Task brief: Scan the data, and whenever a line contains "Uber", copy it.

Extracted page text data
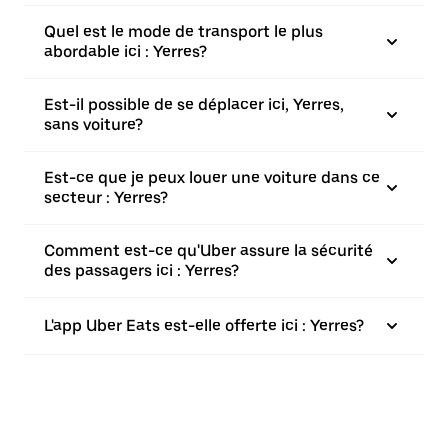
Quel est le mode de transport le plus
abordable ici : Yerres?
Est-il possible de se déplacer ici, Yerres,
sans voiture?
Est-ce que je peux louer une voiture dans ce
secteur : Yerres?
Comment est-ce qu'Uber assure la sécurité
des passagers ici : Yerres?
L'app Uber Eats est-elle offerte ici : Yerres?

Solved problem:
Comment est-ce qu'Uber assure la sécurité
L'app Uber Eats est-elle offerte ici : Yerres?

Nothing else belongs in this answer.